** Begin DATA TO USE **

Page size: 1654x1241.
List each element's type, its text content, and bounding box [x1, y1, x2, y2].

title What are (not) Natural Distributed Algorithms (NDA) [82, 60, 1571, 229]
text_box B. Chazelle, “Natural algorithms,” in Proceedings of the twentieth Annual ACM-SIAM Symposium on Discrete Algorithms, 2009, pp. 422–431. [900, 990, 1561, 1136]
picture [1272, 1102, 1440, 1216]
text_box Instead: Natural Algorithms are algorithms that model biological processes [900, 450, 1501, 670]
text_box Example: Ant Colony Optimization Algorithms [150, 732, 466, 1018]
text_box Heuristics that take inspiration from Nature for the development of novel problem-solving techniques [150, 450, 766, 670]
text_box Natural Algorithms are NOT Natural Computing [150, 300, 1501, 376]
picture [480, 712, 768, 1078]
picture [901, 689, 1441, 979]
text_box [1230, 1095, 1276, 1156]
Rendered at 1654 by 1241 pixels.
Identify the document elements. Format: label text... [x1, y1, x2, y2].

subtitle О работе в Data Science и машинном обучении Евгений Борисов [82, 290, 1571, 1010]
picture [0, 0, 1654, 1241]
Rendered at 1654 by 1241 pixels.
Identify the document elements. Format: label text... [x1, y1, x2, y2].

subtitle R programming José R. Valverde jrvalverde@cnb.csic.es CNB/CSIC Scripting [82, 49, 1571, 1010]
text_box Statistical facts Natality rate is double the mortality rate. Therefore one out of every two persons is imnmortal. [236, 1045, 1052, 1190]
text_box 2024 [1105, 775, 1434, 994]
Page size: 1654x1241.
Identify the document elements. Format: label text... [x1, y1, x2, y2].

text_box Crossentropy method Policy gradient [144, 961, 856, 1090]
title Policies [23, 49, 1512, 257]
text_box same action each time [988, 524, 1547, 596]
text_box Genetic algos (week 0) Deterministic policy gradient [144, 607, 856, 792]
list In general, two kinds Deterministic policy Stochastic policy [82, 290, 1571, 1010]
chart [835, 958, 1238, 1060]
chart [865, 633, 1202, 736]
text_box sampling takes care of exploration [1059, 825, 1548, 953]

** End DATA TO USE **

WORK TO BE COMPLETED - Reproduce the records verbatim from their first line through the line containing "text_box Example: Ant", including that line.

FULL OUTPUT -
Page size: 1654x1241.
List each element's type, its text content, and bounding box [x1, y1, x2, y2].

title What are (not) Natural Distributed Algorithms (NDA) [82, 60, 1571, 229]
text_box B. Chazelle, “Natural algorithms,” in Proceedings of the twentieth Annual ACM-SIAM Symposium on Discrete Algorithms, 2009, pp. 422–431. [900, 990, 1561, 1136]
picture [1272, 1102, 1440, 1216]
text_box Instead: Natural Algorithms are algorithms that model biological processes [900, 450, 1501, 670]
text_box Example: Ant Colony Optimization Algorithms [150, 732, 466, 1018]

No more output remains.